◆ Required action
Print the whole listing below exactly as given, pictures excluded.

◆ Given material
● ● ● ● ●

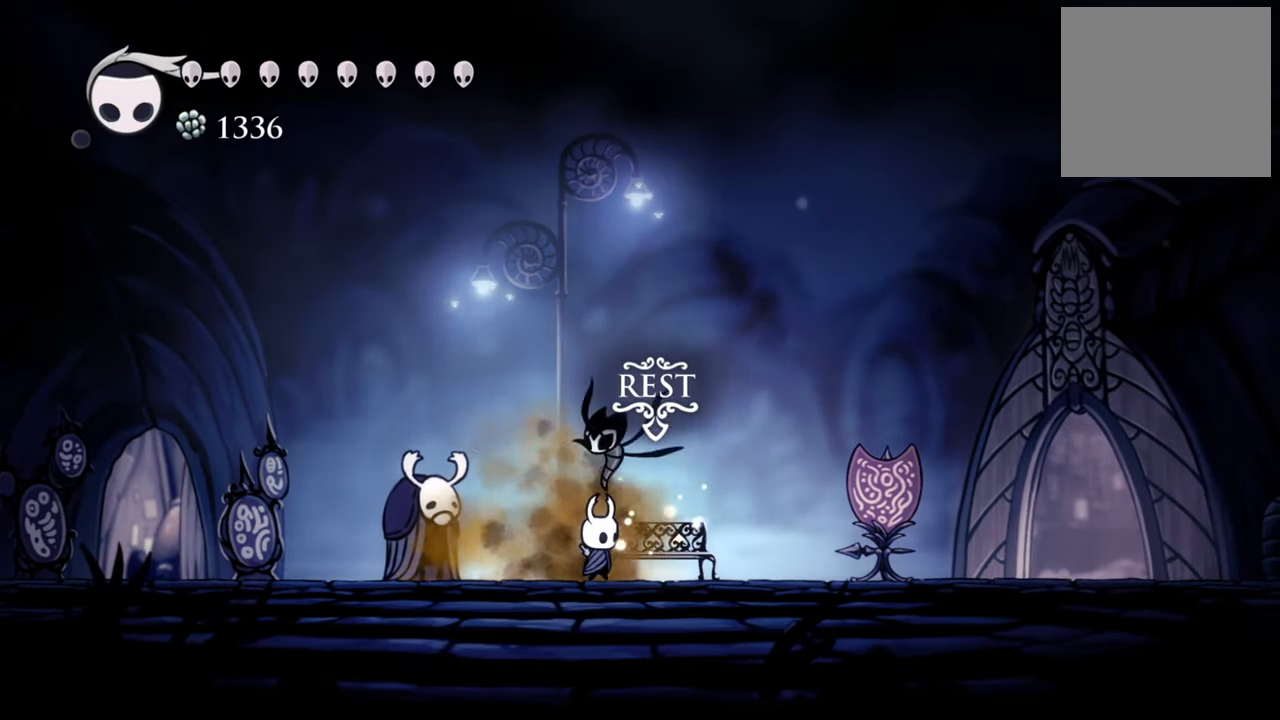
{"buttons": ["DPAD_RIGHT"], "events": []}
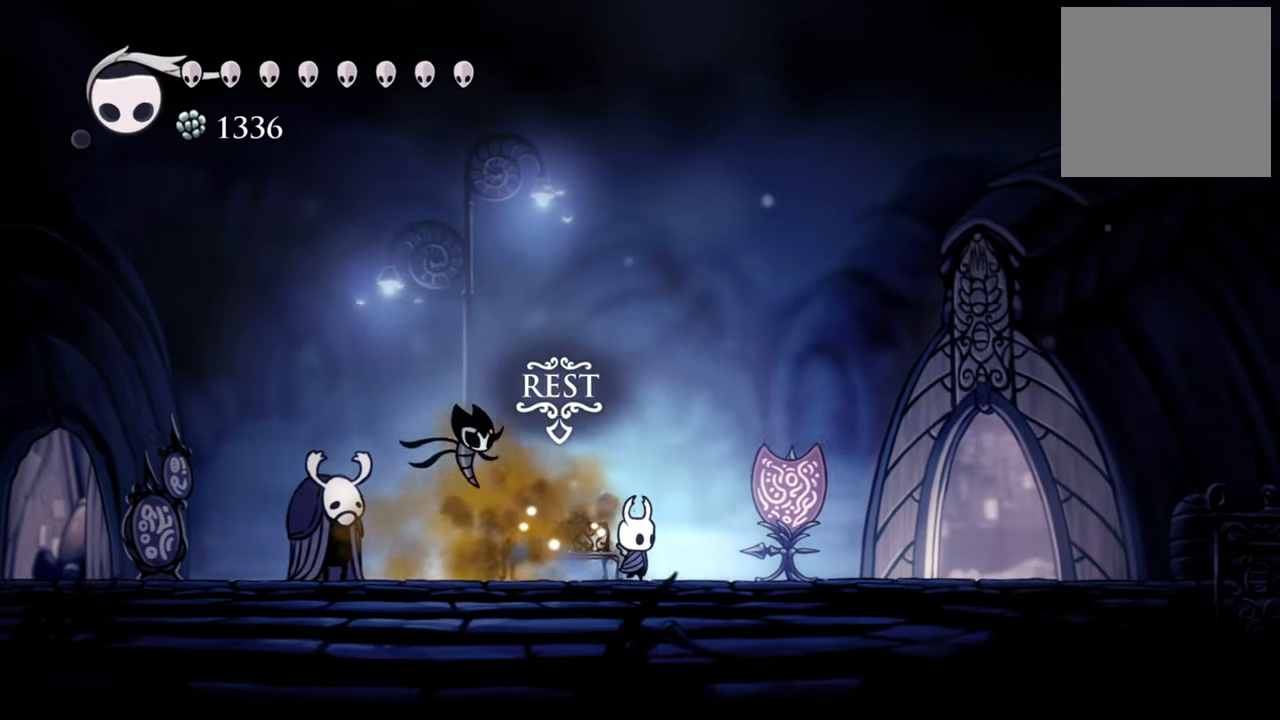
{"buttons": ["DPAD_RIGHT"], "events": []}
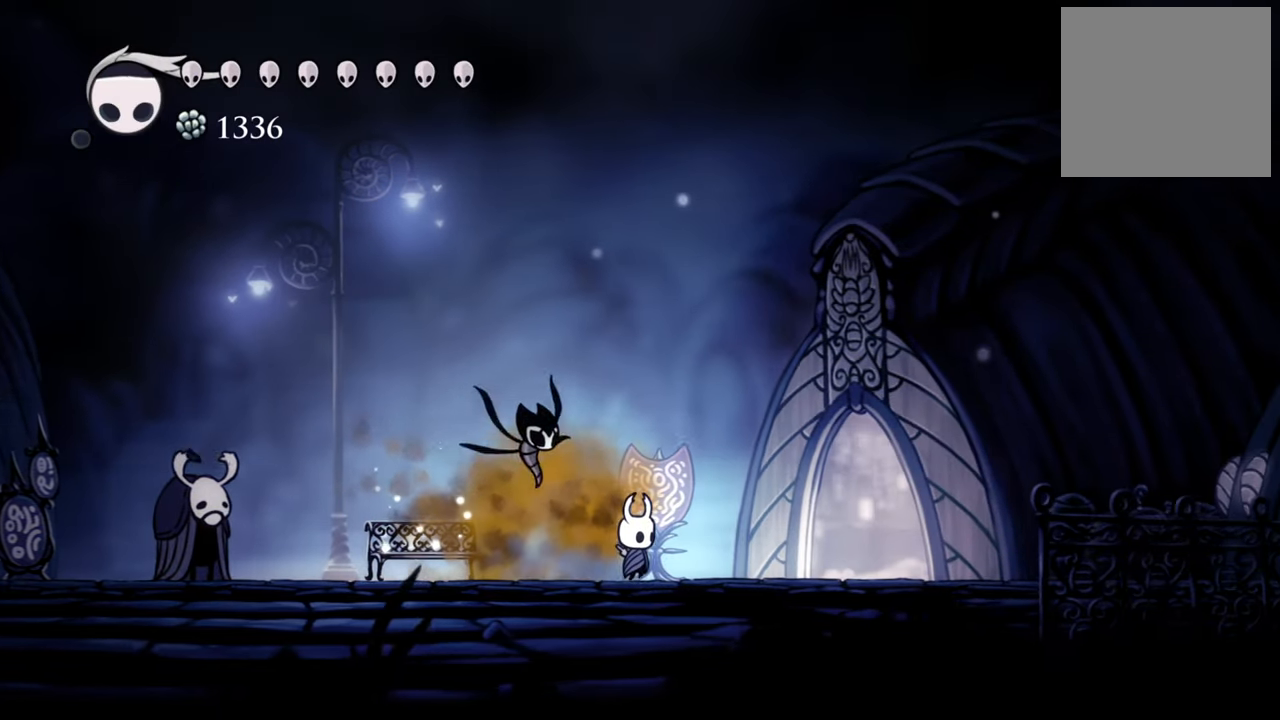
{"buttons": [], "events": [[240, "DPAD_RIGHT", "up"]]}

● ● ● ● ●

◆ Reply to the task
{"buttons": ["DPAD_RIGHT"], "events": []}
{"buttons": ["DPAD_RIGHT"], "events": []}
{"buttons": [], "events": [[240, "DPAD_RIGHT", "up"]]}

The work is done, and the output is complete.